La Russie se préoccupe d’autre part de « l’ouverture des hostilités. » Il est clair que, ce faisant, elle pense aux conditions dans lesquelles s’engagea la guerre russo-japonaise, c’est-k-dire sans déclaration préalable, à la suite, purement et simplement, de la rupture diplomatique. Mais ici encore il est fort improbable qu’on puisse s’entendre. La France en 1870, la Russie en 1877, ont « déclaré » la guerre ; mais l’Angleterre a toujours soutenu que cette formalité n’est pas indispensable et que, les relations diplomatiques une fois rompues, les hostilités peuvent commencer sans autre notification. On doit aussi examiner à La Haye la question du renouvellement de la déclaration de 1899 proscrivant l’emploi des ballons pour le jet des projectiles. Cette déclaration qui ne valait que pour cinq ans est en effet périmée depuis le 1er janvier 1905. Mais à l’heure même où toutes les armées étudient et développent le rôle militaire des aérostats, il est douteux que l’on consente à le limiter par un engagement général. La même raison, qui empêchait naguère l’accord de s’établir contre les torpilleurs, sous-marins s’opposera sans doute au renouvellement de l’accord contre les ballons.
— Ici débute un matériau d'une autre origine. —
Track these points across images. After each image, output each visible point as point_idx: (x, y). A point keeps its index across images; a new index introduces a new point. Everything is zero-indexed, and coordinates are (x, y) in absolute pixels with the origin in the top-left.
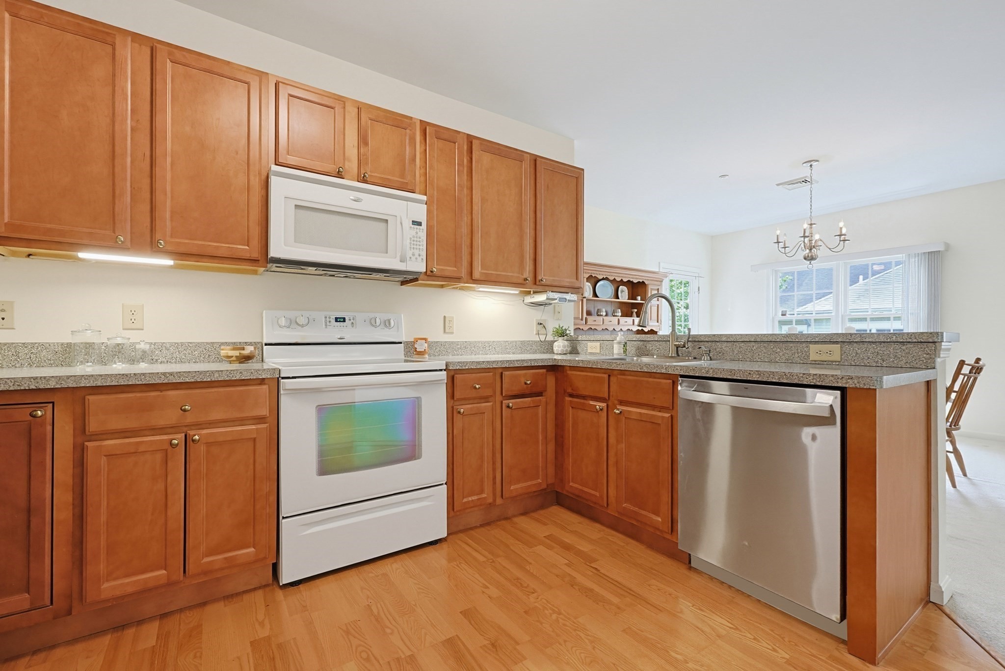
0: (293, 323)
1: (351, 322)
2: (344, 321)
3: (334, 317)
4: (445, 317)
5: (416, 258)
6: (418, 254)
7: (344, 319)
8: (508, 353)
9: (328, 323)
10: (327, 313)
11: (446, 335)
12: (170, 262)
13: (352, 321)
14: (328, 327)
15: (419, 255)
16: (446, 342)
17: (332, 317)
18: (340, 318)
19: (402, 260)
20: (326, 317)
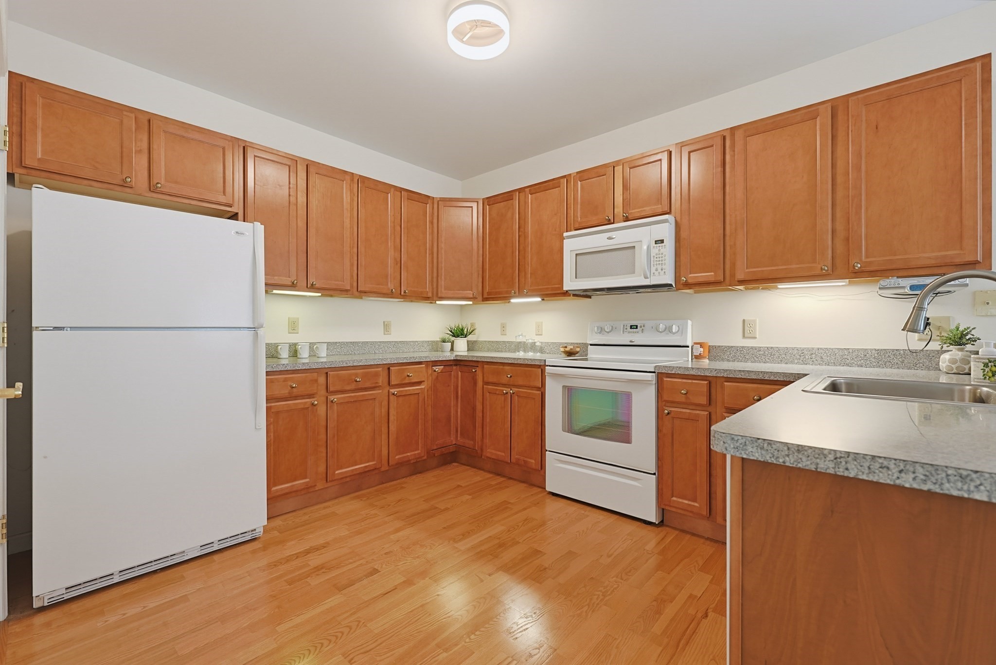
0: (601, 330)
1: (641, 329)
2: (637, 328)
3: (630, 325)
4: (744, 321)
5: (659, 273)
6: (660, 269)
7: (637, 326)
8: (848, 365)
9: (625, 330)
10: (626, 322)
11: (745, 340)
12: (539, 299)
13: (643, 328)
14: (625, 333)
15: (662, 270)
16: (743, 347)
17: (628, 325)
18: (634, 326)
19: (646, 277)
20: (624, 326)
Du moment que les armemens ne sont pas limités, comment un pays se priverait-il des avantages qu’il espère devoir à l’ingéniosité de ses savans

  1. Les contradictions entre le règlement allemand et la Convention de La Haye ont été parfaitement mises en lumière dans une remarquable étude de M. Mérighnac, professeur à l’Université de Toulouse (Revue générale de droit international public mars-avril 1907).